# Ants eating eggplant leaves?



## momx4 (Mar 5, 2011)

I've been a lurker on this site for a few months now (although I did post once). This is my second attempt at gardening; the first was at least 12 years ago now and actually did quite well, but I got lazy.

So to my question. My eggplant (black beauty) has small holes in most of the leaves and I can see a few ants crawling on them and in the dirt around them. I am assuming that the ants are what's eating the leaves; I don't see anything else. What can I do to keep the ants from eating the leaves? Can my eggplant survive? I only planted the garden a week ago and everything else is looking good right now, both the plants I started indoors from seed and the seeds planted directly which are just starting to sprout.

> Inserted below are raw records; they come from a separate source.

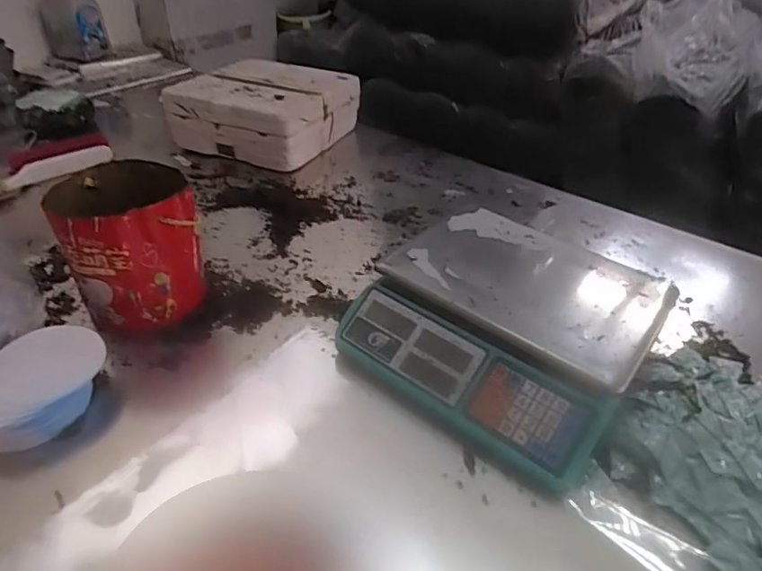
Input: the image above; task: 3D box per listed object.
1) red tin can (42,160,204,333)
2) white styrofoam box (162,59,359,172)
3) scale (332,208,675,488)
[{"bbox_3d":[-0.340,-0.057,0.713,0.154,0.184,0.172,-15,42,-21],"label":"red tin can"},{"bbox_3d":[-0.246,-0.375,1.138,0.321,0.148,0.282,14,41,14],"label":"white styrofoam box"},{"bbox_3d":[0.158,0.049,0.672,0.321,0.113,0.321,27,45,27],"label":"scale"}]

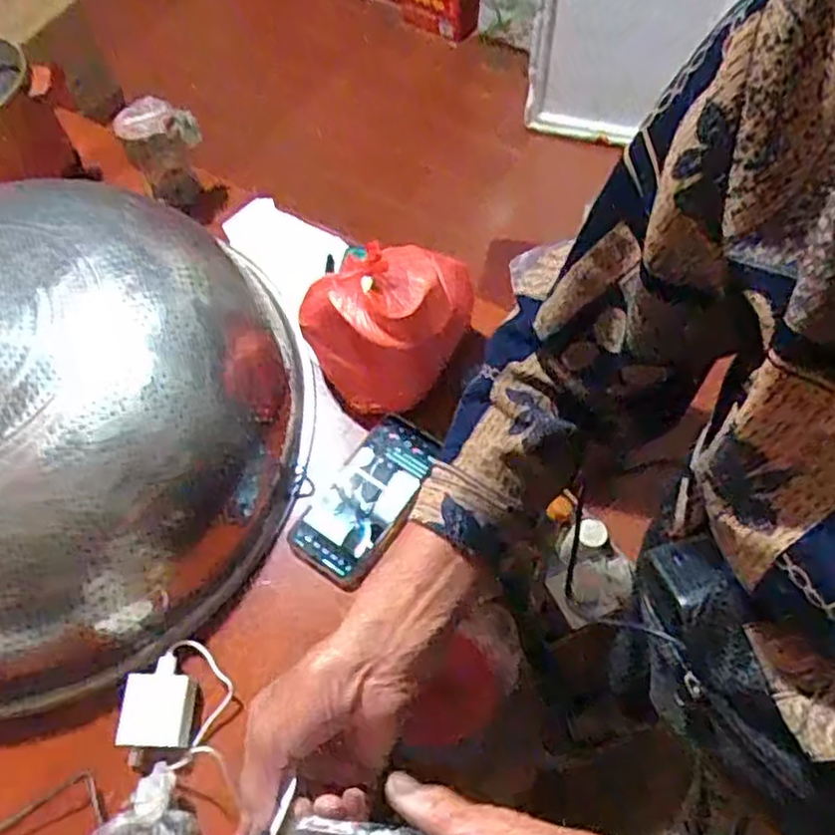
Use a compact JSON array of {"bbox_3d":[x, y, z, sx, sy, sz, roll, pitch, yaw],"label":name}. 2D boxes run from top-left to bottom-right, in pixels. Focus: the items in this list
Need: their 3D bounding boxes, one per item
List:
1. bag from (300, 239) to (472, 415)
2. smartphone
[{"bbox_3d":[-0.024,-0.087,0.739,0.167,0.134,0.119,-12,61,-4],"label":"bag"},{"bbox_3d":[-0.046,0.074,0.729,0.085,0.016,0.171,31,66,18],"label":"smartphone"}]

Thank you for any help or suggestions.

Paula


----------



## NWMO (Jul 26, 2005)

But am suffering right along with you! I have "powdered" the leaves with Sevin in an attempt to get whatever is eating the leaves to lay off........does not appear to be happening! The plant continues to grow and add new leaves, but is not attractive at all! None of my leaves are full.


----------



## maters (May 25, 2011)

Flea beetles are usually what does this to my eggplants. Flea beetles are about the size of fleas and hop away quickly when you approach them. Despite, their prolific leaf chomping, I've still managed to harvest good amounts of eggplant. The plants would have likely been better off without the flea beetles, but I'm sort of scared of pesticides, so unless the pest is killing the plant outright, I don't use it. Sometimes it's okay to let the bugs live and just plant more plants so that you get the harvest size you want. Because I don't use pesticides, I have a garden crawling with spiders, lizards, snakes, and frogs all of which do a great job of eating bugs.


----------



## willow_girl (Dec 7, 2002)

Ants also will feed on the "honeydew" secreted by aphids or scale insects.


----------



## momx4 (Mar 5, 2011)

Thank you. I went out and looked under the leaves, but I don't see any aphids. The ants haven't been out either since it's been cloudy/showering for the past few days. Some of the plants don't look like they'll make it, but others look like they might survive. Once the sun finally comes out again, I'll check again to see if I see anything. Again, thank you for the help.

Paula


----------



## Paquebot (May 10, 2002)

Small holes in the leaves generally mean flea beetles. Ants would cut out pieces from edges. Takes a good eye to see the flea beetles but they are probably there. Ants were probably trying to catch them.

Martin


----------



## Vickie44 (Jul 27, 2010)

My eggplant always looks awful( because of flea beetles) but I get lots of eggplant. If you use Sevin you need to dust the bottoms of the leaves not just the tops.


----------



## momx4 (Mar 5, 2011)

It is flea beetles. When I looked again, I could see them. There doesn't seem to be too many on the plants; but I guess I'd better do something. Thanks!

Paula


----------



## JoannaCW (Nov 29, 2008)

I also have trouble with flea beetles on my eggplants, and I'm not comfortable using Sevin, but I've found some other ways to back the beetles off. Food grade diatomaceous earth (DE) dusted thickly on the leaves seems to stop things eating them, but has to be renewed whenever it rains. Coffee grounds sprinkled thickly around the base of the plant repel flea beetles and other insects. And for some reason when we plant our eggplants in a cold frame off to the side of the garden, even though the windows are usual open, fewer beetles seem to find the plants.
Good luck.
Joanna


----------



## StarlitSkies (Jun 26, 2012)

JoannaCW said:


> Food grade diatomaceous earth (DE) dusted thickly on the leaves seems to stop things eating them, but has to be renewed whenever it rains. Coffee grounds sprinkled thickly around the base of the plant repel flea beetles and other insects.


DE works good for me too. Like you said it doesn't last through the rain which means several repeats during the rain months of Florida. Thanks for the idea of the coffee grinds it seems like a bit longer solution. Think I might try that or a combo of both. Thanks!!


----------